Le Premier ministre pakistanais, Shehbaz Sharif, a affirmé ce mercredi 8 avril que les Etats-Unis, l’Iran et leurs alliés avaient accepté un cessez-le-feu « partout », y compris au Liban, à la suite d’une médiation pakistanaise visant à mettre fin à plus de cinq semaines de guerre au Moyen-Orient.
« J’ai le plaisir d’annoncer que la République islamique d’Iran et les Etats-Unis, ainsi que leurs alliés, ont accepté un cessez-le-feu immédiat partout, y compris au Liban et ailleurs, AVEC EFFET IMMEDIAT », a précisé M. Sharif sur X en employant des majuscules à la fin de son message.
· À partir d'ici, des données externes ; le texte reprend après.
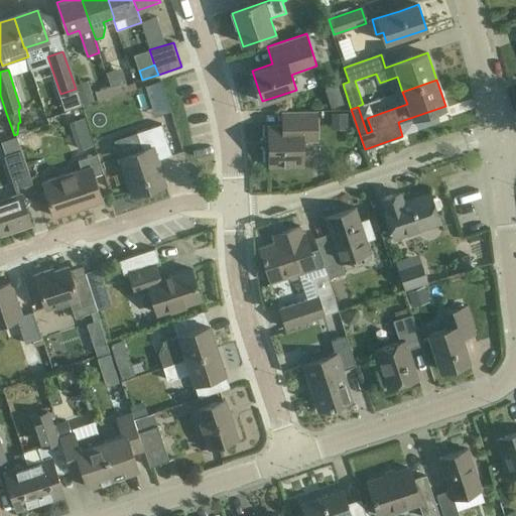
[(162,81),(145,86),(149,98),(165,93),(164,89),(162,81)]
Les États-Unis et l’Iran se sont mis d’accord mardi soir pour un cessez-le-feu de deux semaines, en échange de la réouverture du détroit d’Ormuz, un peu plus d’une heure avant l’expiration de l’ultimatum lancé par Donald Trump menaçant la République islamique.
Après plus de cinq semaines de frappes israélo-américaines sur l’Iran, Téhéran a indiqué que des pourparlers avec Washington débuteront vendredi au Pakistan, médiateur clé dans la crise au Moyen-Orient.
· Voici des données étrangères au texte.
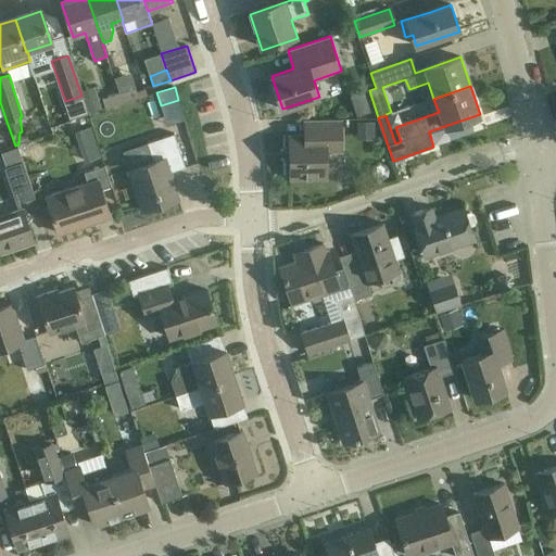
[(137,89),(119,95),(123,103),(140,98),(137,89)]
« À la suite de discussions avec le Premier ministre Shehbaz Sharif et le maréchal Asim Munir du Pakistan, qui m’ont demandé de suspendre l’intervention militaire prévue ce soir contre l’Iran, et sous réserve que la République islamique accepte l’ouverture totale, immédiate et sécurisée du détroit d’Ormuz, j’accepte de suspendre les bombardements et les attaques contre l’Iran pour deux semaines », a écrit le président américain Donald Trump sur sa plateforme Truth Social.
Le dernier d’une série d’ultimatums de Donald Trump donnait à Téhéran jusqu’à 20 h, heure de Washington (minuit GMT), pour rouvrir ce passage maritime stratégique, par lequel transitait avant la guerre 20 % du brut mondial.
« Il s’agira d’un cessez-le-feu réciproque ! », a ajouté Trump, soulignant que les États-Unis « ont déjà atteint et dépassé tous nos objectifs militaires » depuis le début des frappes américano-israéliennes le 28 février. Le président américain avait menacé de cibler mardi à 20H00 (Heure de Washington) des infrastructures stratégiques, notamment des installations énergétiques et des ponts, si Téhéran ne procédait pas à la réouverture du détroit d’Ormuz, un passage maritime stratégique par lequel transite environ un cinquième des hydrocarbures consommés à l’échelle mondiale.
L’accord est considéré comme une « victoire » pour les États-Unis, a affirmé mardi soir la porte-parole de la Maison Blanche, Karoline Leavitt. « C’est une victoire rendue possible par le président Donald Trump et nos formidables forces armées », a-t-elle déclaré sur le réseau X.
Pour sa part, le Secrétaire général des Nations Unies, António Guterres, s’est félicité de l’annonce et a appelé les parties à respecter cet accord afin de parvenir à une paix « durable et globale » dans la région. « Le Secrétaire général souligne l’urgence de mettre fin aux hostilités pour protéger les vies civiles et atténuer les souffrances humaines », indique le communiqué de l’ONU.
Le ministre iranien des Affaires étrangères, Abbas Araghchi, a annoncé que l’Iran acceptait de rouvrir le détroit d’Ormuz dans le cadre d’une trêve de deux semaines conditionnée par l’arrêt des frappes israélo-américaines.